E muito grave o que aquele homem escreve. Ele e os que são daquele modo de ver acusam-nos de bibliolatria. Eles dizem que nós fazemos da Bíblia um ídolo, que adoramos um ídolo, e que não se deve adorar ídolos. Concordo plenamente, porém chegou o tempo em que é nosso dever mostrar que a erudição também pode ser transformada em ídolo, e que a tal ponto você pode adorar a erudição que esta o leva a dizer que você não pode e não deve discordar de um homem como esse porque ele é muito competente e muito culto. Essa é a situação que vai se infiltrando entre nós. Estamos tão ansiosos por ser considerados intelectualmente respeitáveis, e com tanto receio de ser acusados de não sermos intelectuais, que corremos o grave perigo de, erroneamente, adorar a erudição, e de incorrer na culpa de orgulho intelectual.
Isso não somente leva a um espírito errado, mas também a ações erradas. Que é que estou querendo dizer?
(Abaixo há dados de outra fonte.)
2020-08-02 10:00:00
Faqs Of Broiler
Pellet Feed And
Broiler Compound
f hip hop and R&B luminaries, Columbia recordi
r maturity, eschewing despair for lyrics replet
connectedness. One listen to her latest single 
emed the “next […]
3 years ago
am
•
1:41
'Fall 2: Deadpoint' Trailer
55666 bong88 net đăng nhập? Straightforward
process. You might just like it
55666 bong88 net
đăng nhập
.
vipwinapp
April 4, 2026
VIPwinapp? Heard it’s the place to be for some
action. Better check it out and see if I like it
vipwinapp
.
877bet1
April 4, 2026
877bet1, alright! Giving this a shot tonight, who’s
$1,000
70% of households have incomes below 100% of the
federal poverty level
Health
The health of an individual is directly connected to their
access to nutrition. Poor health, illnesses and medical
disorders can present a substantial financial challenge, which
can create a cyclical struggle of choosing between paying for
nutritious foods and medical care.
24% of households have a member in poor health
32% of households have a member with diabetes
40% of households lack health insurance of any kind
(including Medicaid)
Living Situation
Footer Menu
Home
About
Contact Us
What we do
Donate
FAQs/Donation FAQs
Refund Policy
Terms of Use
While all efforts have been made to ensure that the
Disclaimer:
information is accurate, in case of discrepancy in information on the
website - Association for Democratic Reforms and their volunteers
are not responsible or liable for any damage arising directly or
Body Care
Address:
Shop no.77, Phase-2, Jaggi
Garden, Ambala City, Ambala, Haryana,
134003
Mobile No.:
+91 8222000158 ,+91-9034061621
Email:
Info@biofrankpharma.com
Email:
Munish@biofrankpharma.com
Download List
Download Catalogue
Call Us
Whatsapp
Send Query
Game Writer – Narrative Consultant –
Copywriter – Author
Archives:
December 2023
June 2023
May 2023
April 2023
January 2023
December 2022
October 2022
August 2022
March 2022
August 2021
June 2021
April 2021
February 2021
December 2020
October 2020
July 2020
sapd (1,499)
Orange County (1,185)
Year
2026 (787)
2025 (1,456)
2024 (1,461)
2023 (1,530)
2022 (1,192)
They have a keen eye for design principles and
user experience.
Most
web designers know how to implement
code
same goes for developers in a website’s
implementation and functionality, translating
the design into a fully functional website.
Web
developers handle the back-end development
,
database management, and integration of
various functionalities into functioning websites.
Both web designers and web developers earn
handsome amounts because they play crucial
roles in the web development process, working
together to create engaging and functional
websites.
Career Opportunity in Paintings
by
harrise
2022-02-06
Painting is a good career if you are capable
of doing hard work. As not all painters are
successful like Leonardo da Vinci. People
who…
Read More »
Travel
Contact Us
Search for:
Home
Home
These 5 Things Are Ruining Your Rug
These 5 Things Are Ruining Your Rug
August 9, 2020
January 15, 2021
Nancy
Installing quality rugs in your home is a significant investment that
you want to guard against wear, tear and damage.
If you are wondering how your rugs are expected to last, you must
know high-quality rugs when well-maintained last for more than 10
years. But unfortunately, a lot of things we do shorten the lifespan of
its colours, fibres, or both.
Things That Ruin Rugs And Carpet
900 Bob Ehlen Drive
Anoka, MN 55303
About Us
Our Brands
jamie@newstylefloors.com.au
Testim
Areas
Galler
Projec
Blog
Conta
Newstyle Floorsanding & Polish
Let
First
Quero dizer que, no momento em que você começar a pensar segundo essas linhas, logo estará desejando usar grandes nomes e, para empregar uma expressão bíblica, você estará muito pronto a "lançar mão" apressadamente de certas pessoas. Vocês já notaram a tendência que avança entre nós, de recorrer a qualquer homem que sej a proeminente nalguma esfera da vida, que mesmo vagamente insinue que é cristão, e particularmente se ele obteve distinção numa das profissões liberais ou se recebeu altas honras acadêmicas? Se ele faz uma declaração mesmo vagamente cristã, lançamos mão dele e lhe pedimos que presida à próxima reunião pública.
Parece que não nos preocupamos mais se o homem tem realmente a nossa posição evangélica conservadora. Ele é um grande nome - essa parece ser a grande consideração. Essa é uma das coisas às quais essa atitude leva; e isso apesar do fato de que é especificamente proibida nas próprias Escrituras.
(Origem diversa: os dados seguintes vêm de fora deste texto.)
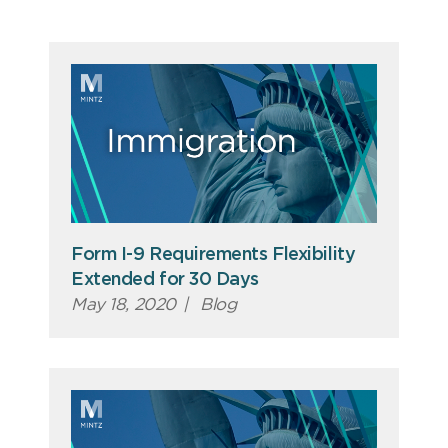
Form I-9 Requirements Flexibility
Extended for 30 Days
May 18, 2020
|
Blog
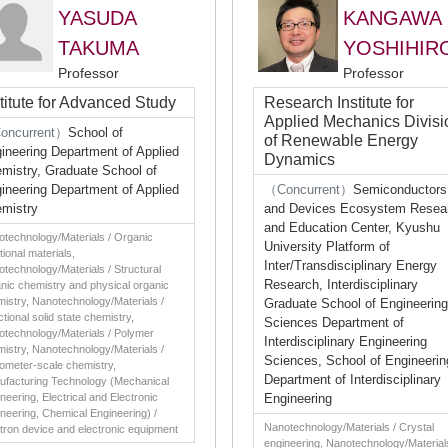
YASUDA
KANGAWA
TAKUMA
YOSHIHIR
Professor
Professor
stitute for Advanced Study
Research Institute for
Applied Mechanics Divisi
oncurrent）
School of
of Renewable Energy
ineering Department of Applied
Dynamics
mistry, Graduate School of
ineering Department of Applied
（Concurrent）
Semiconductors
mistry
and Devices Ecosystem Resea
and Education Center, Kyushu
technology/Materials / Organic
University Platform of
tional materials,
Inter/Transdisciplinary Energy
technology/Materials / Structural
Research, Interdisciplinary
nic chemistry and physical organic
istry, Nanotechnology/Materials /
Graduate School of Engineering
tional solid state chemistry,
Sciences Department of
technology/Materials / Polymer
Interdisciplinary Engineering
istry, Nanotechnology/Materials /
Sciences, School of Engineerin
ometer-scale chemistry,
Department of Interdisciplinary
ufacturing Technology (Mechanical
neering, Electrical and Electronic
Engineering
neering, Chemical Engineering) /
Nanotechnology/Materials / Crystal
tron device and electronic equipment
engineering, Nanotechnology/Material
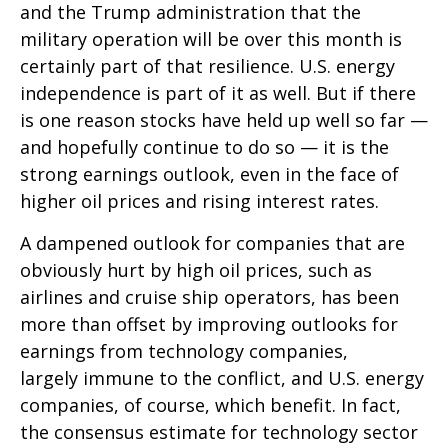
and the Trump administration that the
military operation will be over this month is
certainly part of that resilience. U.S. energy
independence is part of it as well. But if there
is one reason stocks have held up well so far —
and hopefully continue to do so — it is the
strong earnings outlook, even in the face of
higher oil prices and rising interest rates.
A dampened outlook for companies that are
obviously hurt by high oil prices, such as
airlines and cruise ship operators, has been
more than offset by improving outlooks for
earnings from technology companies,
largely immune to the conflict, and U.S. energy
companies, of course, which benefit. In fact,
the consensus estimate for technology sector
Outra coisa a que isso leva é o que sou constrangido a descrever como "mania de graduação". De novo, não sou contra as gradua¬ções acadêmicas; elas têm valor. Não há nada de errado em se terem graus acadêmicos, todavia se vocês vão avaliar um homem como cristão, e a sua eficiência na igreja, por meio dos seus graus acadêmicos, bem, a primeira coisa que vocês terão que fazer é pôr de lado o homem cuja memória estamos honrado aqui esta noite, e muitos outros que eu poderia mencionar. A coisa é esquisita e até mesmo tola, sem levar em conta o contraste que apresenta aos homens incultos e ignorantes de Atos 4:13.
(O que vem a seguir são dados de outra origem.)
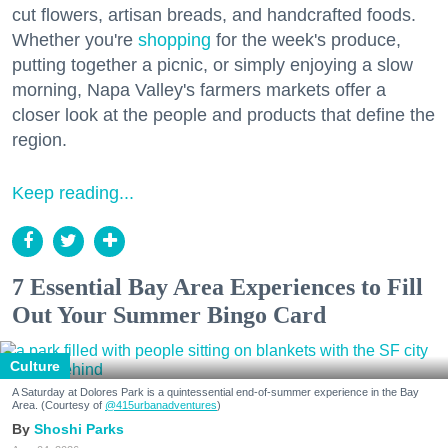
cut flowers, artisan breads, and handcrafted foods.
Whether you're
shopping
for the week's produce,
putting together a picnic, or simply enjoying a slow
morning, Napa Valley's farmers markets offer a
closer look at the people and products that define the
region.
Keep reading...
7 Essential Bay Area Experiences to Fill
Out Your Summer Bingo Card
Culture
A Saturday at Dolores Park is a quintessential end-of-summer experience in the Bay
Area. (Courtesy of
@415urbanadventures
)
Shoshi Parks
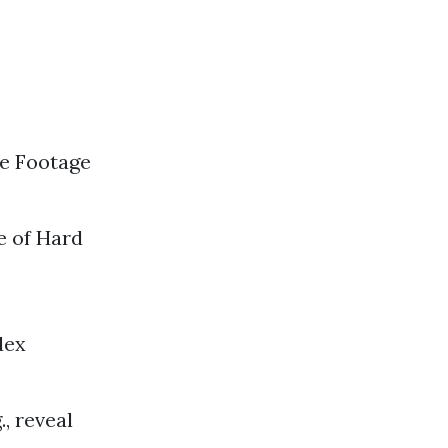
re Footage
e of Hard
dex
., reveal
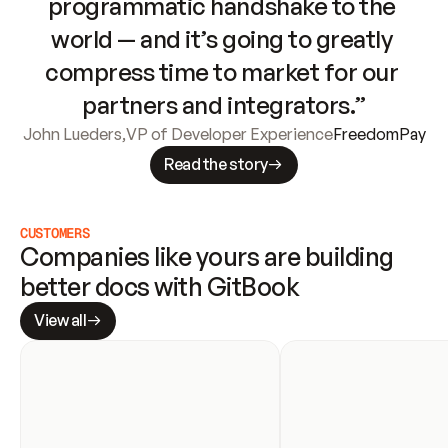
programmatic handshake to the 
world — and it’s going to greatly 
compress time to market for our 
partners and integrators.”
John Lueders
,
VP of Developer Experience
FreedomPay
Read the story
CUSTOMERS
Companies like yours are building 
better docs with GitBook
View all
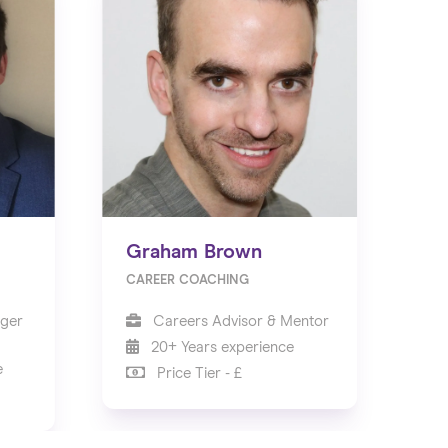
Graham Brown
CAREER COACHING
ger
Careers Advisor & Mentor
20+ Years experience
e
Price Tier - £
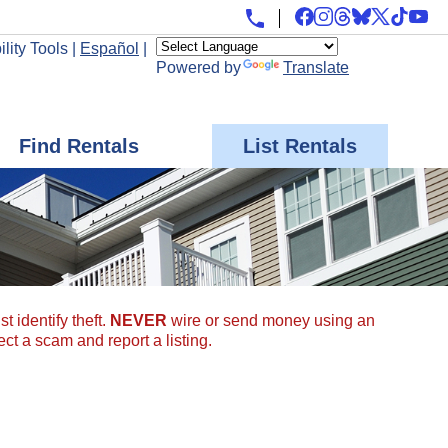
lity Tools
|
Español
|
Powered by
Translate
Find Rentals
List Rentals
t identify theft.
NEVER
wire or send money using an
ect a scam and report a listing.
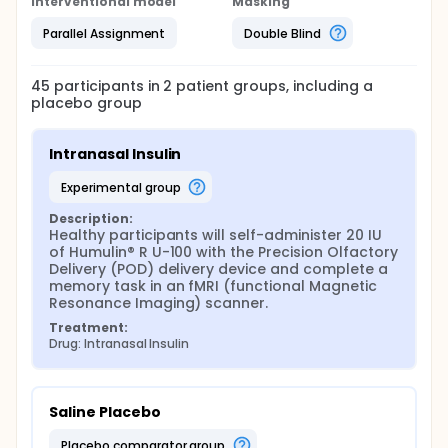
Interventional model
Masking
Parallel Assignment
Double Blind
45
participants in
2
patient
groups
, including a
placebo group
Intranasal Insulin
experimental group
Description:
Healthy participants will self-administer 20 IU 
of Humulin® R U-100 with the Precision Olfactory 
Delivery (POD) delivery device and complete a 
memory task in an fMRI (functional Magnetic 
Resonance Imaging) scanner.
Treatment:
Drug: Intranasal Insulin
Saline Placebo
placebo comparator group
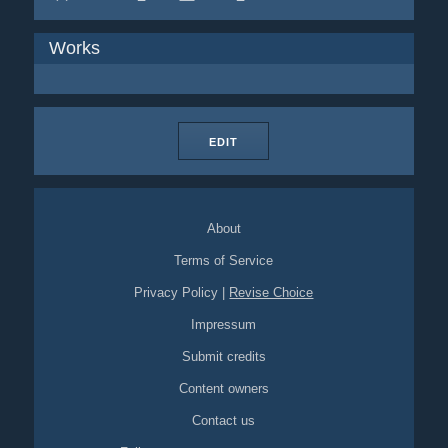
Works
EDIT
About
Terms of Service
Privacy Policy
|
Revise Choice
Impressum
Submit credits
Content owners
Contact us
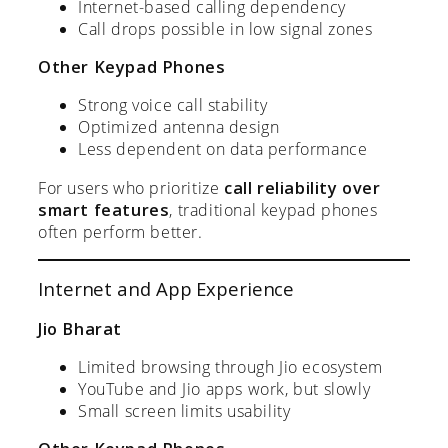
Internet-based calling dependency
Call drops possible in low signal zones
Other Keypad Phones
Strong voice call stability
Optimized antenna design
Less dependent on data performance
For users who prioritize
call reliability over
smart features
, traditional keypad phones
often perform better.
Internet and App Experience
Jio Bharat
Limited browsing through Jio ecosystem
YouTube and Jio apps work, but slowly
Small screen limits usability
Mais um perigo terrível - e muito sério neste país hoje - é que essa tendência de adorar a erudição está nos levando a uma situação na qual todo o preparo para o ministério é determinado por universidades seculares. Não posso imaginar nada que se encaixe tão diretamente na categoria de combater este combate com armas carnais.
A terceira coisa que isso faz, e esta é a mais grave de todas, é que compromete a verdade. No momento em que você começar a pensar em termos da sabedoria e do conhecimento do mundo, e do entendimento intelectual e da erudição, não será tão cuidadoso como devia ser na tradução das Escrituras. Você estará mais interessado no fato de que os eruditos a fizeram, e que é nova e atualizada, do que na sua exatidão e na sua espiritualidade. Não seriam estes verdadeiros temas vivos entre nós? Qual seria o nosso teste de carbono de uma tradução? E porque ela é nova? Tem que ser boa porque é nova, e porque é resultado da mais recente erudição? É essa a garantia? Estes são alguns dos efeitos e resulta¬dos de se pensar do jeito errado.
Outra coisa que isso faz é que tende a fazer-nos ir além das Escrituras. Em nosso desejo de explicar tudo, em nosso desejo de acomodar-nos aos de fora, fazemos afirmações que vão além das Escrituras; em vez de dizer simples e honestamente, eu não sei; não posso entender tudo, nem explicar tudo; isso é tudo o que eu sei. Hoje há uma tendência de se tentar explicar coisas que não se pode explicar.
Outro perigo mais é o de fazer exagerada concessão ao conhecimento moderno e às teorias e especulações modernas, conceden¬do tanto que finalmente se acaba contradizendo algumas das doutrinas vitais da Bíblia e da fé cristã. Estou pensando em coisas como fazer concessões demais com relação aos primeiros capítulos de Gênesis, concessões demais à teoria da evolução. Por que é que eu digo que isso é perigoso? Porque envolve toda a doutrina do homem, e a doutrina da Queda. Essa, por sua vez, envolve a doutrina da redenção e da salvação e, na verdade, da Pessoa do Senhor Jesus Cristo. Estes são alguns dos terríveis perigos.
Outro perigo é o de encontrar explicação para tudo. Houve um notável exemplo disso há não muito tempo, quando um homem publicou um livro intitulado, The Bible Is True (A Bíblia É Verdadeira). Foi um dos livros mais vendidos. Por quê? Porque no livro esse homem estava dizendo que agora podia crer em muita coisa da Bíblia em que antes ele não podia crer. Agora ele podia crer nalgumas coisas relatadas como milagres. Um exemplo foi o incidente no qual Moisés feriu a rocha e jorrou água. Disse ele que sempre tivera dificuldade com isso, mas agora podia acreditar. Por quê? Bem, porque na última guerra um soldado britânico, na Palestina, estava usando uma picareta de duas pontas e, acidentalmente, ao levantar a picareta para dar com ela no solo, bateu numa rocha que estava atrás dele, e escorreu um pouco de água. Portanto, vocês vêem, a Bíblia é verdadeira; agora se pode aceitar os milagres! Lembro-me de que uma vez um homem me contou, com grande entusiasmo, que o seu pastor o agradara tremendamente na noite do domingo anterior porque agora ele acreditava na destruição de Sodoma e Gomorra como a Bíblia a ensina. O pastor tinha lido num artigo que os geólogos tinham descoberto que, geologicamente, havia certas substâncias no solo daquela parte do mundo, o que agora capacitava a gente a entender como sucedera a destruição daquelas cidades. O que essas pessoas não compreendem é que, com a explicação dos milagres, você elimina os milagres. Você parece muito culto, parece capaz de ser científico e, ao mesmo tempo, crê em milagres, entretanto, o que você fez realmente foi acabar com os milagres. É exatamente como o apóstolo diz com relação à pregação da cruz. Se você procura explicar a cruz em termos de algo belo, ou de uma maravilhosa ilustração do pacifismo, você, com a sua filosofia, tornou "vã" a cruz de Cristo.